* Aim of the exercise
Give back an exact copy of the lines in the records below, from the line that has "planter: present [681,427,724,490]" through the line that has "teddy bear: present", and nothing besides.

* Records provided

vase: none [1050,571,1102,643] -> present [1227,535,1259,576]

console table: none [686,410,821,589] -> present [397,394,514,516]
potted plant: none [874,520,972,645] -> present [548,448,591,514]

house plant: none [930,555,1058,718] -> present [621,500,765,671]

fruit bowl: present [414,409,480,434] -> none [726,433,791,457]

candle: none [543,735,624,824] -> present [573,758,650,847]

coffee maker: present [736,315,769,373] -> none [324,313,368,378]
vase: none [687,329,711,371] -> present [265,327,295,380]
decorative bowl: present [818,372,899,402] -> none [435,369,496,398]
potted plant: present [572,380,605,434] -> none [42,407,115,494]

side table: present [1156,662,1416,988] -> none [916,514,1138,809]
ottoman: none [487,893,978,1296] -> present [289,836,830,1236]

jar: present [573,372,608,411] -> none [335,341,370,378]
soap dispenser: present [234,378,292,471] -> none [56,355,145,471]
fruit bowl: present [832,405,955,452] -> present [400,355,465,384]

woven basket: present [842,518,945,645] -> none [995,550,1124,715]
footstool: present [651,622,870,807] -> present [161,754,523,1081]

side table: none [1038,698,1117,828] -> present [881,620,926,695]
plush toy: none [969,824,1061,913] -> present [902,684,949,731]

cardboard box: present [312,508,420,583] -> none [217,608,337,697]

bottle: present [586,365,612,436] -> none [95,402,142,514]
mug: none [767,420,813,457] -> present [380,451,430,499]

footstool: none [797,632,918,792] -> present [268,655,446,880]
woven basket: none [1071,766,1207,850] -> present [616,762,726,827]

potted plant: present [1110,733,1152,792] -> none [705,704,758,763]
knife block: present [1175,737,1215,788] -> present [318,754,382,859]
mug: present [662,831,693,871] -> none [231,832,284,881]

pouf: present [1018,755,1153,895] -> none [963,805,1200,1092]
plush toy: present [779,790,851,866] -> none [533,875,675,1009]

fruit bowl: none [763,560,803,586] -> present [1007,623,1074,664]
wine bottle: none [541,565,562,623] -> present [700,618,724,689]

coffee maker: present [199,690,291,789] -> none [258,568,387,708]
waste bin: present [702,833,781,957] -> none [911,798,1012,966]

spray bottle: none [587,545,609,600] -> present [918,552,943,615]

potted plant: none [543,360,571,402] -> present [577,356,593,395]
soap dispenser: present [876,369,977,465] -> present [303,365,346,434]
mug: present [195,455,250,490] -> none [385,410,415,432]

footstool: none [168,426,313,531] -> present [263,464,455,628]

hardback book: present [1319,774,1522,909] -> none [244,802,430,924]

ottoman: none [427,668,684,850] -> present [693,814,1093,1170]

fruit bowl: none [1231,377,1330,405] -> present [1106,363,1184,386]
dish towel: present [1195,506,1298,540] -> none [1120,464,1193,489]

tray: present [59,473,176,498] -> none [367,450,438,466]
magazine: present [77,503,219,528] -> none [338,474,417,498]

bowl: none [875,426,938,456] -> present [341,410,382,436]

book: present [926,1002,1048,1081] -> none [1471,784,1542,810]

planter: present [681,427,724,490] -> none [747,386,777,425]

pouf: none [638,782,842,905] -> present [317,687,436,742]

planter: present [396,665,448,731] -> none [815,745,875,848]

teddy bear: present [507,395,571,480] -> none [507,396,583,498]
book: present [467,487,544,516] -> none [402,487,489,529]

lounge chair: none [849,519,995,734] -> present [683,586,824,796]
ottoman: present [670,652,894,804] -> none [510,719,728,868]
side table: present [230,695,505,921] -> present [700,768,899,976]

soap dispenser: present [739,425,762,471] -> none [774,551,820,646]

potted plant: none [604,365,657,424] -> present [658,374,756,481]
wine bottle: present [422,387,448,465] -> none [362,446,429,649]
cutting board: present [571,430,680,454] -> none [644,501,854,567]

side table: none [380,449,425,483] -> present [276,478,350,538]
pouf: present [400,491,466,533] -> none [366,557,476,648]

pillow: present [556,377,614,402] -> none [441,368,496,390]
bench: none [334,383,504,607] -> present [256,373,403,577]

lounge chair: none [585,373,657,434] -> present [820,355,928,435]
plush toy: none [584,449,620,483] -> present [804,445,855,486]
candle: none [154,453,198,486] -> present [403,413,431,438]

* Problem solution
planter: present [681,427,724,490] -> none [747,386,777,425]

pouf: none [638,782,842,905] -> present [317,687,436,742]

planter: present [396,665,448,731] -> none [815,745,875,848]

teddy bear: present [507,395,571,480] -> none [507,396,583,498]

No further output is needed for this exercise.